The City that is....or perhaps it's a wider problem than that, it's innovation they don't get.
John Kampfner was editor of the New Statesman so I think we can call him a fully paid up lefty. He complains about the level of regulation in the City as one of the causes of our current ills.
For years now, the hubris of the City of London has been more pronounced than that of Wall Street, Frankfurt or Tokyo. Ministers like to call it "the light touch". Others talk of the timidity and structural weaknesses of the Financial Services Authority. Whenever they have had the opportunity to impose the same level of scrutiny of financial services as exists in the rest of society, ministers have flunked it.
Certainly, I too would argue that City regulation leaves something to be desired. But my analysis of what is rather different.
We had a pretty decent system which was then destroyed by the creation of the FSA. Before that City regulation was very much in the hands of those who knew what was going on: might be the Stock Exchange, might be the Bank of England, dependent upon sector. It was light touch, in that it rarely if ever depended upon the criminal law: but then that meant also that it never needed to come up to the standards of evidence of the criminal law either. Heads were banged together in secret, obvious spivs and rogues frozen out, a few phone calls around and misdemeanours were dealt with before they became systemic.
Now we have the FSA and that brings with it two problems: the regulators aren't the intimate participants in the markets that they once were and are thus depressingly out of touch with what is actually going on and secondly, they're attempting to run everything with a rules based approach.

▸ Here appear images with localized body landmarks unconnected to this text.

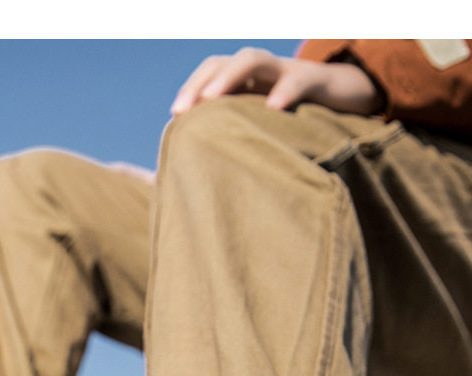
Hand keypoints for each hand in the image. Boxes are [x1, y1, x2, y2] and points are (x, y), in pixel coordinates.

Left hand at [171, 47, 384, 117]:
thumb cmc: (297, 119)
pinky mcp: (314, 78)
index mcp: (245, 82)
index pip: (209, 74)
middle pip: (222, 62)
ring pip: (252, 59)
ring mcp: (285, 70)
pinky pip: (297, 79)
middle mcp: (260, 71)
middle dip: (200, 82)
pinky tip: (273, 108)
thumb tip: (205, 169)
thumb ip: (239, 135)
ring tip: (212, 100)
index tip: (174, 115)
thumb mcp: (263, 125)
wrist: (347, 96)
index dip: (191, 89)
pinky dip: (284, 91)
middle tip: (183, 109)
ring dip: (229, 76)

With every jot and tittle included.
Now in a reasonably static environment this works, or at least can do so. But to think that the City is static is to entirely misunderstand it: it's the great centre of innovation in the country. We might not like some of the outcomes of such innovation (second and third level CDOs perhaps) but others have made life hugely better: the basic securitisation of mortgages, the eurobond markets, AIM perhaps.

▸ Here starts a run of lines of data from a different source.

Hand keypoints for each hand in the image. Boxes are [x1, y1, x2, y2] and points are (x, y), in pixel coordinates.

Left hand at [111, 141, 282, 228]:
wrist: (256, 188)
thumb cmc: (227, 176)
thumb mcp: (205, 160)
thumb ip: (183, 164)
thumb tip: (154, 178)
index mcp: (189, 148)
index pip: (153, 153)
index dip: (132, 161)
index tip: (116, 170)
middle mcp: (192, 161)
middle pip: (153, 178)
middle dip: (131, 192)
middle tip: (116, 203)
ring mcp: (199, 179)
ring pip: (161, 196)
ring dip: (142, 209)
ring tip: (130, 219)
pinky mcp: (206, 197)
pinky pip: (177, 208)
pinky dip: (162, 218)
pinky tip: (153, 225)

And you cannot run such an innovative place from an unchanging rule book: you need the flexibility of very broad rules and standards administered by those who actually understand what the market participants are doing. Unfortunately, this blindness isn't restricted to the administration of the City.
I'm seeing a parallel horror in the way that the new EU REACH regulations are going to work. I have a little business that imports odd metals into the EU (and other places from time to time). There are some metals that I might import into the EU once every two or three years (berylllium and rhenium, to give examples). Under this new system I must register every metal that I import in quantities of over 1 tonne a year: and register them at great expense too. So I'm actually being asked to register, and pay for, all the metals that I might import in the years to come. But I don't know what they are, of course, for I don't know what future supply and demand are going to be like. Perhaps Rolls Royce will win a larger share of the jet engine market, meaning that more rhenium will be demanded? Maybe the electronics industry will expand, demanding more gallium or germanium? But to be able to react to such changes in demand I have to register now, and pay now, for things that simply might not happen.
I agree that some of this is simply me whinging: but I regard the two as aspects of the same common mistake. You simply cannot regulate dynamic and innovative markets in this manner, from a rigid rulebook. For if you do so you stop them being dynamic and innovative and thus you lose much of the purpose of having markets in the first place.
Something which, I submit, lefties simply don't get.